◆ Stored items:
____________________
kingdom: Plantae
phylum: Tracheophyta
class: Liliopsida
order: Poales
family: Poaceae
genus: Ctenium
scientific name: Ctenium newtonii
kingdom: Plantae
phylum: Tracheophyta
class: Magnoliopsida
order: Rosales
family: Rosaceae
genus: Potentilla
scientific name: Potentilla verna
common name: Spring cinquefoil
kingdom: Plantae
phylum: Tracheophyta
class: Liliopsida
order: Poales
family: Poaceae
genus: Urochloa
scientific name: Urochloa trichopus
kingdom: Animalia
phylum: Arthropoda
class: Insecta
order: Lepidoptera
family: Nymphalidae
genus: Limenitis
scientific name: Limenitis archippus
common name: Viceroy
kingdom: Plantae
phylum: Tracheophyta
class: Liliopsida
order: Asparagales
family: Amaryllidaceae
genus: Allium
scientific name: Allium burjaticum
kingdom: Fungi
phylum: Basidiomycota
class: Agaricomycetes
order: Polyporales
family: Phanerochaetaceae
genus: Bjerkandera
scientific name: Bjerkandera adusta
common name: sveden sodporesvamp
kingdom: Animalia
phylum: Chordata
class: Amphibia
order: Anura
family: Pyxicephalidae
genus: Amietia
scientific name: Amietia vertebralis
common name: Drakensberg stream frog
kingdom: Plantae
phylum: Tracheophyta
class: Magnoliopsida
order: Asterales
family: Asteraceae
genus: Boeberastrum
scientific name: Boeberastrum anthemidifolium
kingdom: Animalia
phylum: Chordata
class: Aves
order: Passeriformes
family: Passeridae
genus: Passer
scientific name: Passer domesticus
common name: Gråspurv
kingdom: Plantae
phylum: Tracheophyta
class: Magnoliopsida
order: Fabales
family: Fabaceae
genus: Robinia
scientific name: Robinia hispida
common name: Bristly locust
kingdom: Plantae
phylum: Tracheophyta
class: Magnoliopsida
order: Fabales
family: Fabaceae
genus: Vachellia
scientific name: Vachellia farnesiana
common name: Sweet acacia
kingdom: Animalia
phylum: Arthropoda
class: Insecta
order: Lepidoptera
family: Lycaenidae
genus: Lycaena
____________________
◆ WHAT THIS TASK INVOLVES: Convert every row above into a two-column CSV with the headers field and value. Put each field name and its answer in its own quoted field, one CSV line per pair, with any line breaks replaced by spaces.

◆ COMPLETED EXERCISE:
field,value
"kingdom:","Plantae"
"phylum:","Tracheophyta"
"class:","Liliopsida"
"order:","Poales"
"family:","Poaceae"
"genus:","Ctenium"
"scientific name:","Ctenium newtonii"
"kingdom:","Plantae"
"phylum:","Tracheophyta"
"class:","Magnoliopsida"
"order:","Rosales"
"family:","Rosaceae"
"genus:","Potentilla"
"scientific name:","Potentilla verna"
"common name:","Spring cinquefoil"
"kingdom:","Plantae"
"phylum:","Tracheophyta"
"class:","Liliopsida"
"order:","Poales"
"family:","Poaceae"
"genus:","Urochloa"
"scientific name:","Urochloa trichopus"
"kingdom:","Animalia"
"phylum:","Arthropoda"
"class:","Insecta"
"order:","Lepidoptera"
"family:","Nymphalidae"
"genus:","Limenitis"
"scientific name:","Limenitis archippus"
"common name:","Viceroy"
"kingdom:","Plantae"
"phylum:","Tracheophyta"
"class:","Liliopsida"
"order:","Asparagales"
"family:","Amaryllidaceae"
"genus:","Allium"
"scientific name:","Allium burjaticum"
"kingdom:","Fungi"
"phylum:","Basidiomycota"
"class:","Agaricomycetes"
"order:","Polyporales"
"family:","Phanerochaetaceae"
"genus:","Bjerkandera"
"scientific name:","Bjerkandera adusta"
"common name:","sveden sodporesvamp"
"kingdom:","Animalia"
"phylum:","Chordata"
"class:","Amphibia"
"order:","Anura"
"family:","Pyxicephalidae"
"genus:","Amietia"
"scientific name:","Amietia vertebralis"
"common name:","Drakensberg stream frog"
"kingdom:","Plantae"
"phylum:","Tracheophyta"
"class:","Magnoliopsida"
"order:","Asterales"
"family:","Asteraceae"
"genus:","Boeberastrum"
"scientific name:","Boeberastrum anthemidifolium"
"kingdom:","Animalia"
"phylum:","Chordata"
"class:","Aves"
"order:","Passeriformes"
"family:","Passeridae"
"genus:","Passer"
"scientific name:","Passer domesticus"
"common name:","Gråspurv"
"kingdom:","Plantae"
"phylum:","Tracheophyta"
"class:","Magnoliopsida"
"order:","Fabales"
"family:","Fabaceae"
"genus:","Robinia"
"scientific name:","Robinia hispida"
"common name:","Bristly locust"
"kingdom:","Plantae"
"phylum:","Tracheophyta"
"class:","Magnoliopsida"
"order:","Fabales"
"family:","Fabaceae"
"genus:","Vachellia"
"scientific name:","Vachellia farnesiana"
"common name:","Sweet acacia"
"kingdom:","Animalia"
"phylum:","Arthropoda"
"class:","Insecta"
"order:","Lepidoptera"
"family:","Lycaenidae"
"genus:","Lycaena"